### WORK TASK
The output should be the line containing "4.2 LATE FEES" and every later line of the records, exactly as written, and nothing else.

[Excerpts from a dataset]

_____

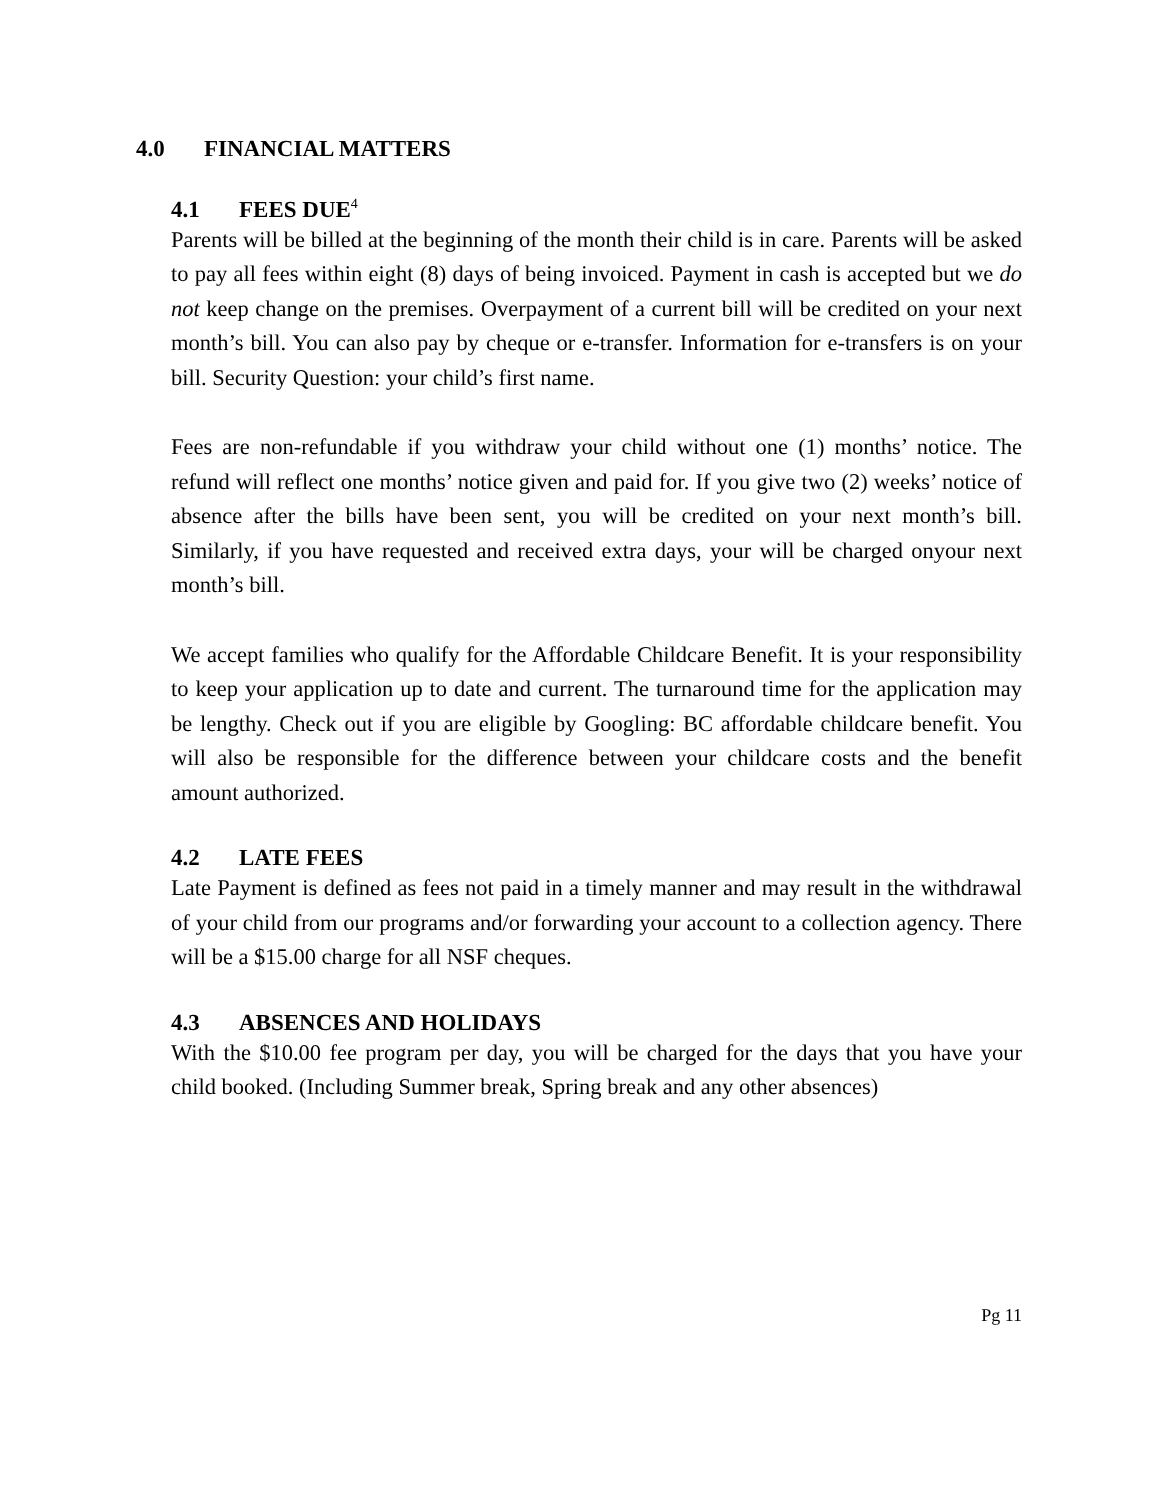4.0 FINANCIAL MATTERS
4.1 FEES DUE<sup>4</sup>
Parents will be billed at the beginning of the month their child is in care. Parents will be asked to pay all fees within eight (8) days of being invoiced. Payment in cash is accepted but we do not keep change on the premises. Overpayment of a current bill will be credited on your next month’s bill. You can also pay by cheque or e-transfer. Information for e-transfers is on your bill. Security Question: your child’s first name.
Fees are non-refundable if you withdraw your child without one (1) months’ notice. The refund will reflect one months’ notice given and paid for. If you give two (2) weeks’ notice of absence after the bills have been sent, you will be credited on your next month’s bill. Similarly, if you have requested and received extra days, your will be charged onyour next month’s bill.
We accept families who qualify for the Affordable Childcare Benefit. It is your responsibility to keep your application up to date and current. The turnaround time for the application may be lengthy. Check out if you are eligible by Googling: BC affordable childcare benefit. You will also be responsible for the difference between your childcare costs and the benefit amount authorized.
4.2 LATE FEES
Late Payment is defined as fees not paid in a timely manner and may result in the withdrawal of your child from our programs and/or forwarding your account to a collection agency. There will be a $15.00 charge for all NSF cheques.
4.3 ABSENCES AND HOLIDAYS
With the $10.00 fee program per day, you will be charged for the days that you have your child booked. (Including Summer break, Spring break and any other absences)
Pg 11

_____

### FINISHED TASK
4.2 LATE FEES
Late Payment is defined as fees not paid in a timely manner and may result in the withdrawal of your child from our programs and/or forwarding your account to a collection agency. There will be a $15.00 charge for all NSF cheques.
4.3 ABSENCES AND HOLIDAYS
With the $10.00 fee program per day, you will be charged for the days that you have your child booked. (Including Summer break, Spring break and any other absences)
Pg 11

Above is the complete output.